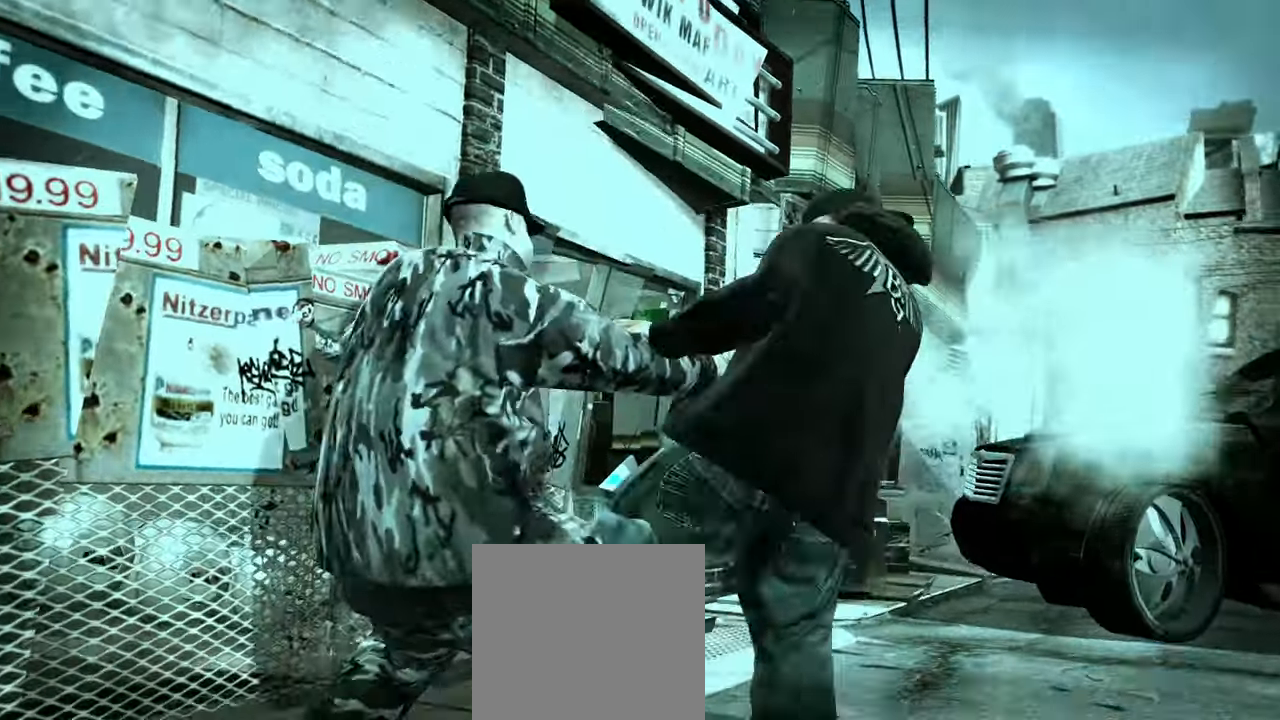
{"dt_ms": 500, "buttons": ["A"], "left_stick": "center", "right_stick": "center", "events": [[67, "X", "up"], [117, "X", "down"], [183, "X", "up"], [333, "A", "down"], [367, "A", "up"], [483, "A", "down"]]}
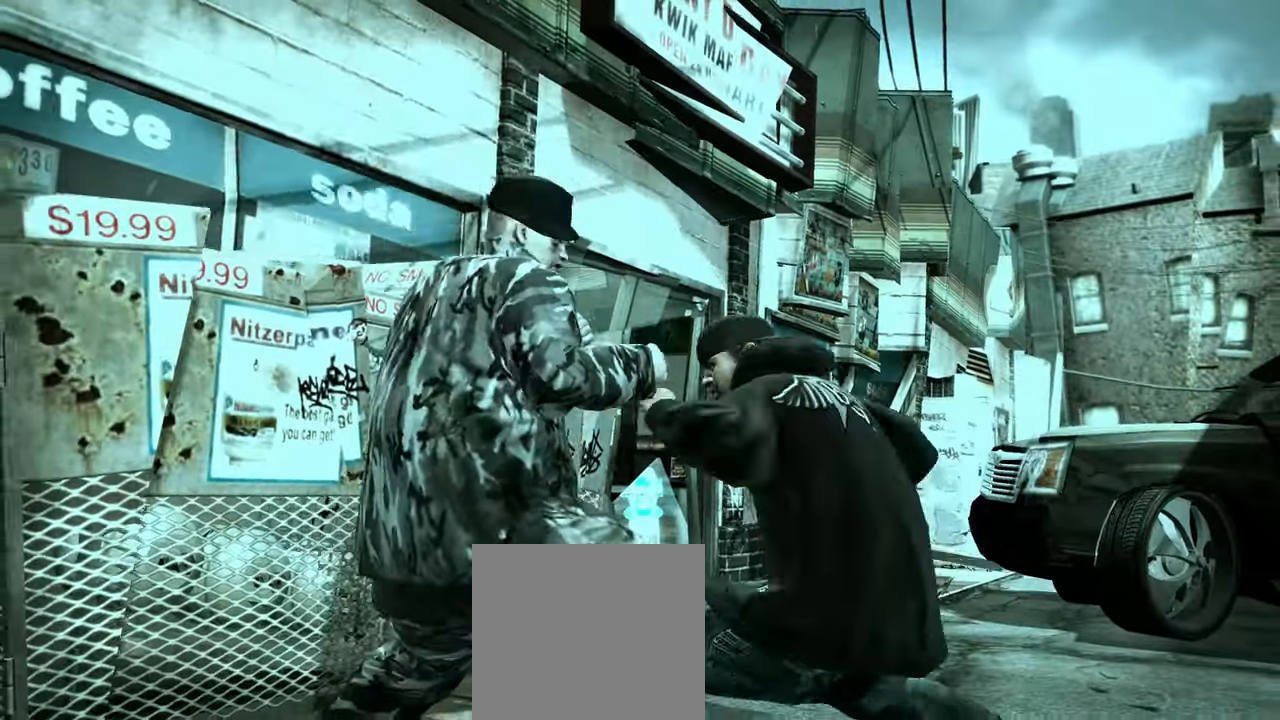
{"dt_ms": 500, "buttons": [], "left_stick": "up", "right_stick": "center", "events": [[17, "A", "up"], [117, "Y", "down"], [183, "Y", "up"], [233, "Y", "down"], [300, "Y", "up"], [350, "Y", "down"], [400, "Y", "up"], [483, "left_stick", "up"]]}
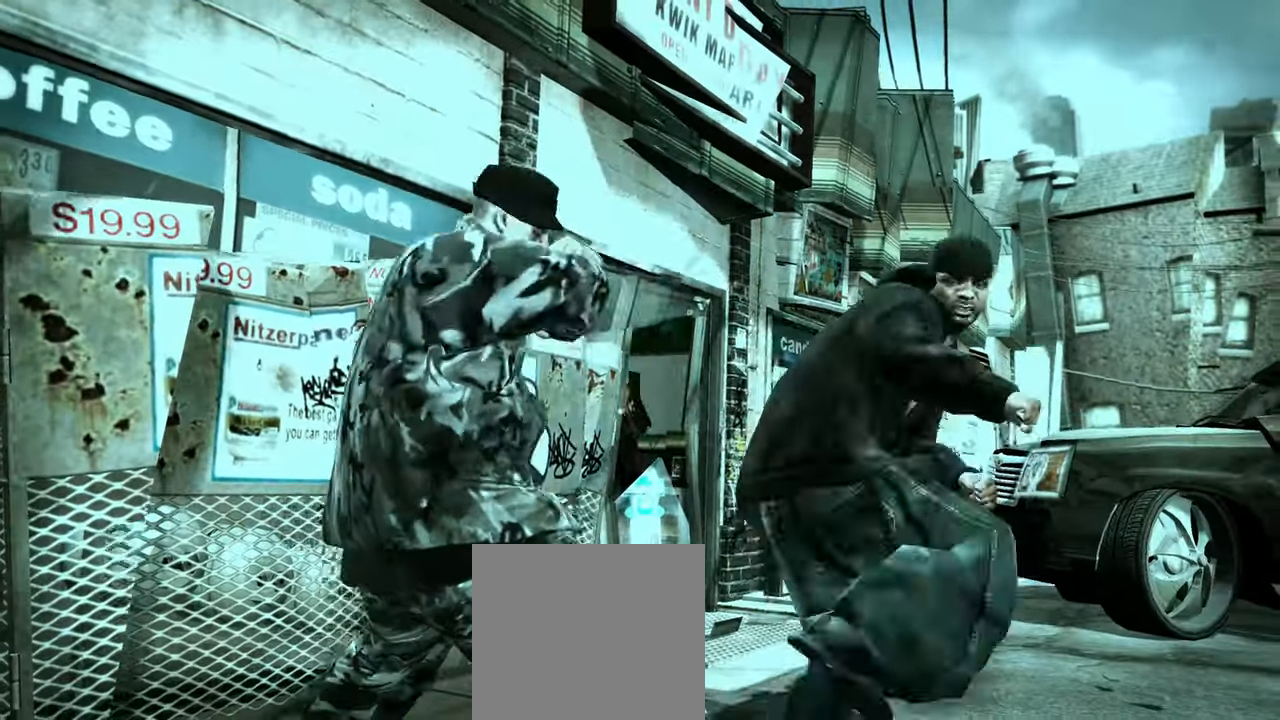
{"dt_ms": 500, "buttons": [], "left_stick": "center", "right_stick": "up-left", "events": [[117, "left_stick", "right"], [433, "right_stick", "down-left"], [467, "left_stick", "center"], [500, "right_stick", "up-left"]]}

--

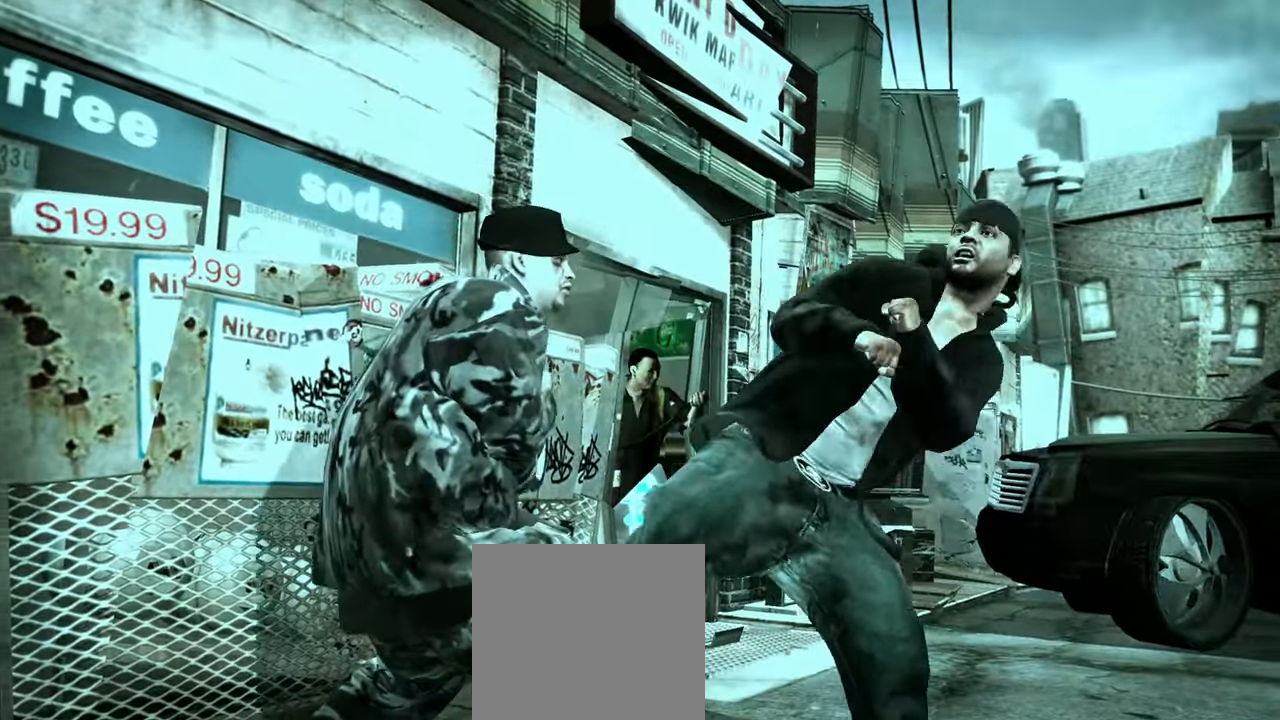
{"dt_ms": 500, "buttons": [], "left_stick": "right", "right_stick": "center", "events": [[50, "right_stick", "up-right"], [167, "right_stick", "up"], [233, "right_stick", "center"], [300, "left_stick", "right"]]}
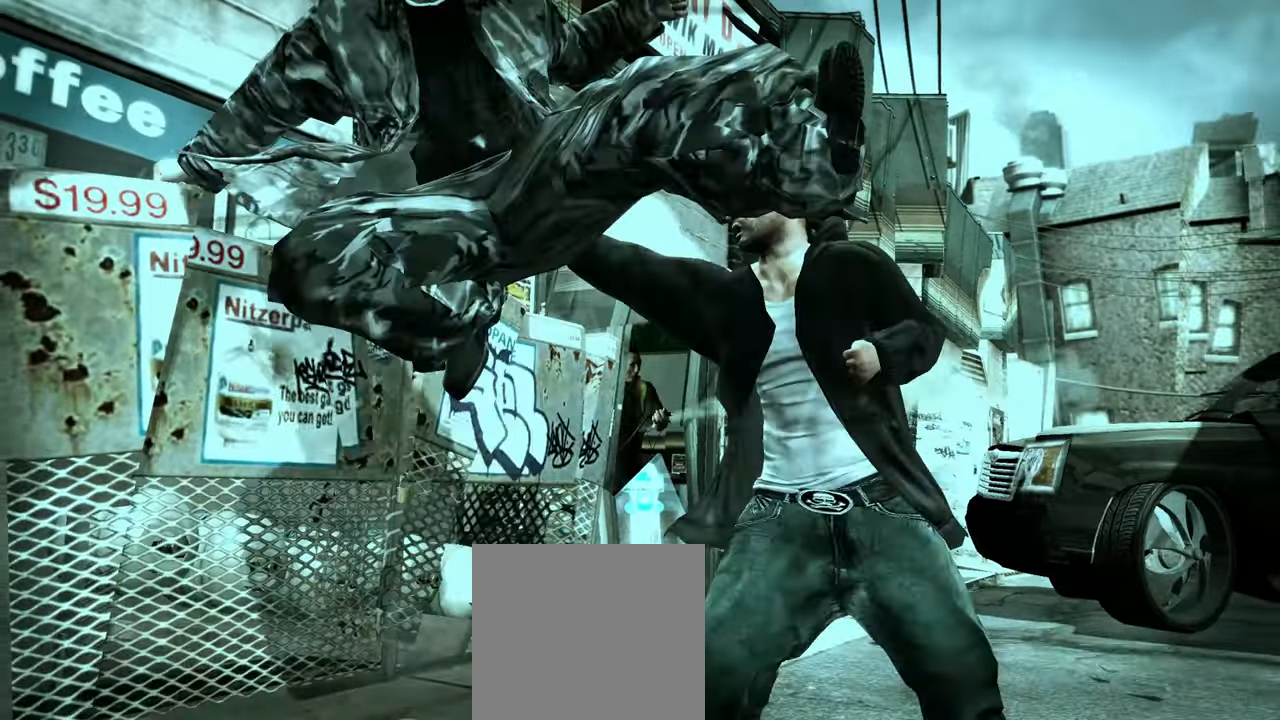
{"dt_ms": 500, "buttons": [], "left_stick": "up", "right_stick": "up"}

==

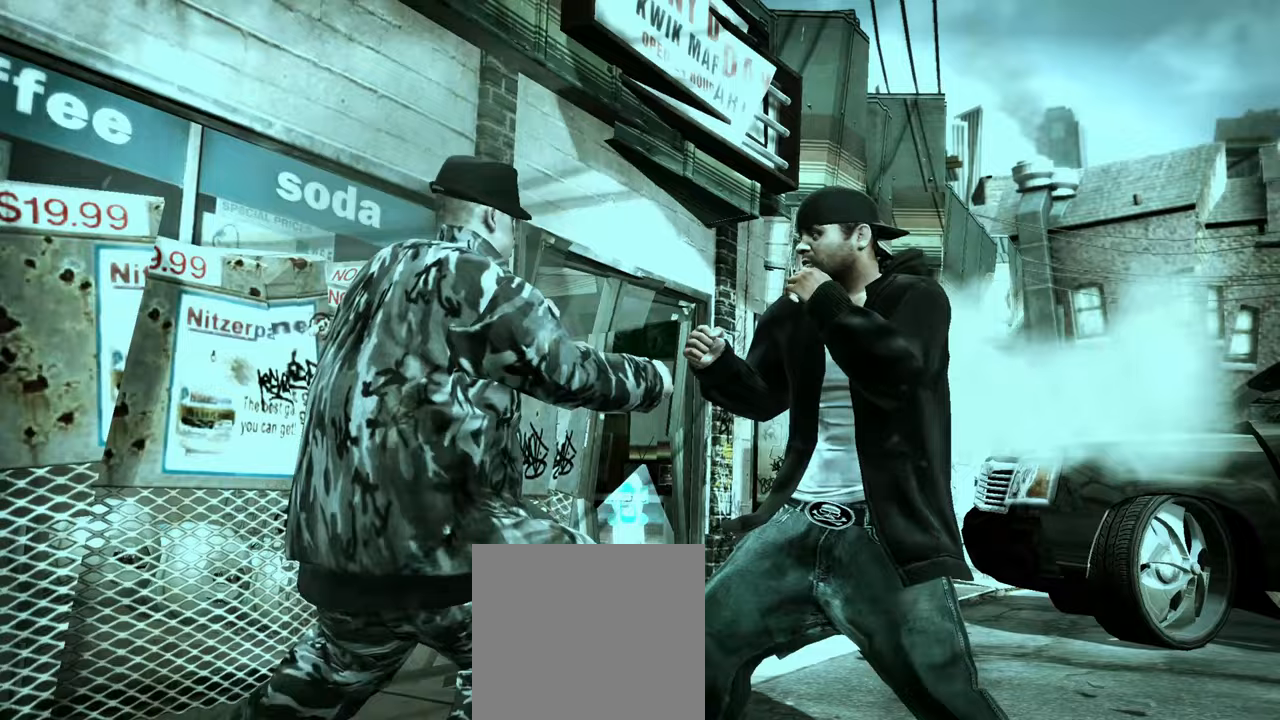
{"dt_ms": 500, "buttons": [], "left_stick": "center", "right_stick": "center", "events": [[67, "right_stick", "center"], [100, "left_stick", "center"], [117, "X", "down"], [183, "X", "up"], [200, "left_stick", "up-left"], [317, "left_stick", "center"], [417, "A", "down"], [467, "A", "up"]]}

• [Assignment]
Search the records above for the word "down", then say how many lines contain it. Give the number alone.

• [Finished exercise]
4